#### [Problem statement]
Return every line of the rows below word for word, but leave out the pictures.

#### [Supplied information]
#####
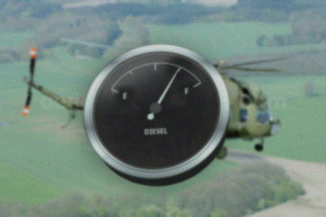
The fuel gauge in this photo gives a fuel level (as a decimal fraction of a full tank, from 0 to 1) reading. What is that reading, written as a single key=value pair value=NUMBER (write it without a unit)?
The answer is value=0.75
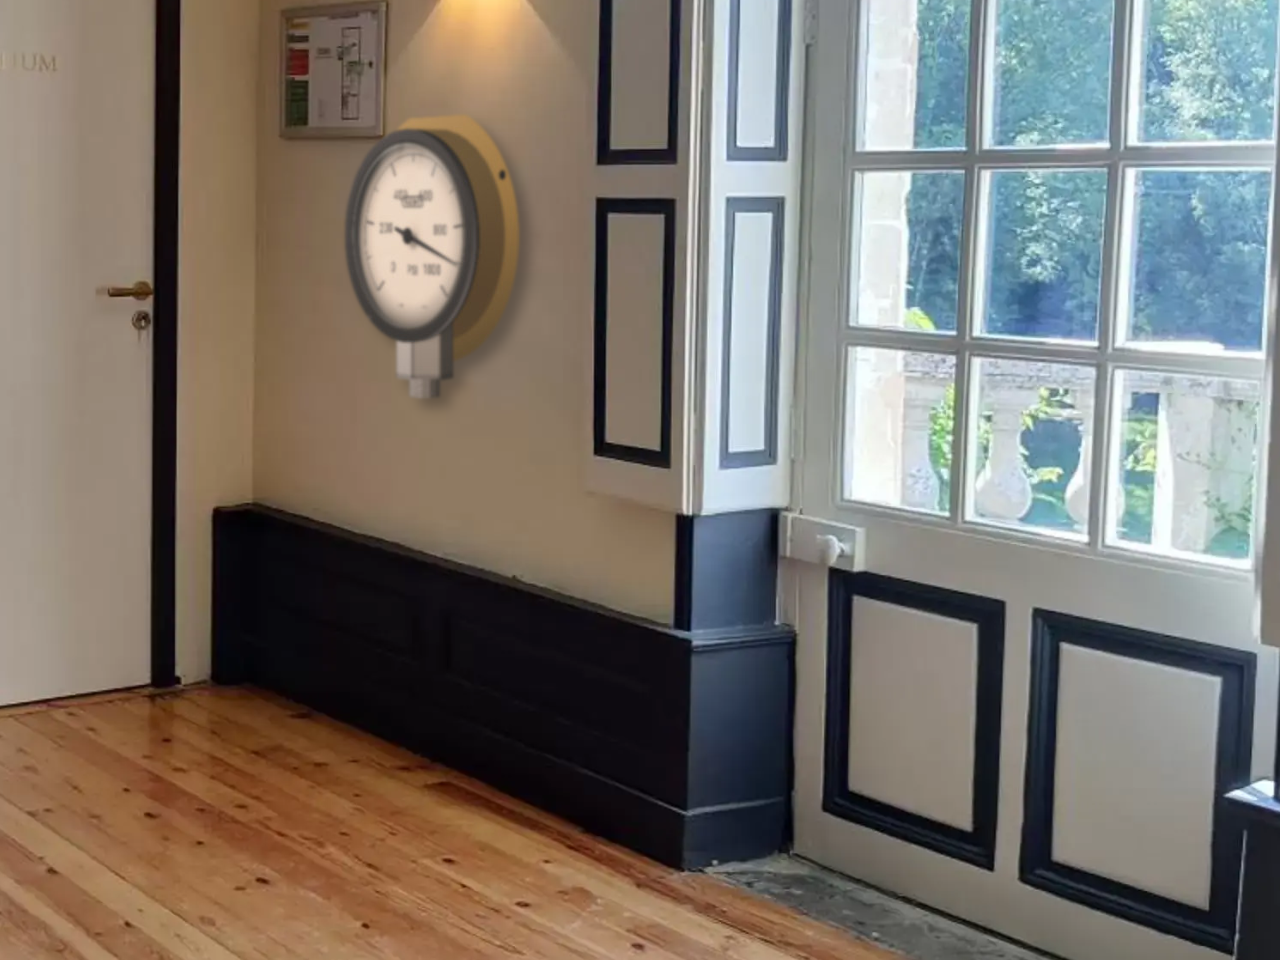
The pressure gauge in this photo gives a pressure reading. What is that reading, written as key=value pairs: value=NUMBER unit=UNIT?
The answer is value=900 unit=psi
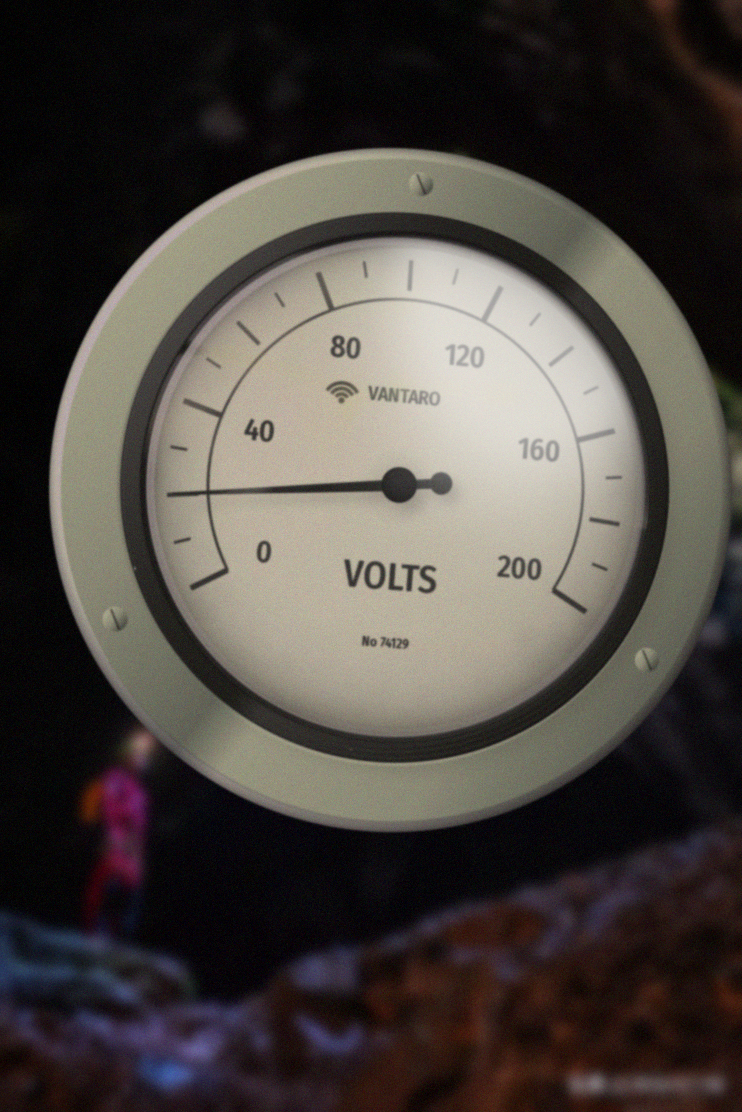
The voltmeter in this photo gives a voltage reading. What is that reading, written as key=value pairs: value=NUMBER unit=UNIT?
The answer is value=20 unit=V
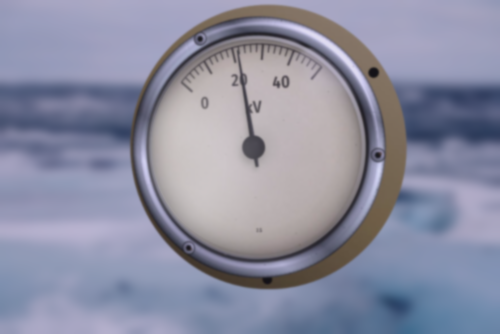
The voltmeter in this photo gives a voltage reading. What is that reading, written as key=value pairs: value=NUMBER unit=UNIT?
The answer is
#####
#### [Output of the exercise]
The fuel gauge in this photo gives a fuel level (as a decimal fraction of a full tank, from 0 to 1) reading. What is that reading, written as a single key=value pair value=NUMBER (write it without a unit)?
The answer is value=0.75
The pressure gauge in this photo gives a pressure reading. What is that reading, written as key=value pairs: value=NUMBER unit=UNIT?
The answer is value=900 unit=psi
The voltmeter in this photo gives a voltage reading. What is that reading, written as key=value pairs: value=NUMBER unit=UNIT?
The answer is value=20 unit=V
The voltmeter in this photo gives a voltage reading. What is that reading, written as key=value pairs: value=NUMBER unit=UNIT?
The answer is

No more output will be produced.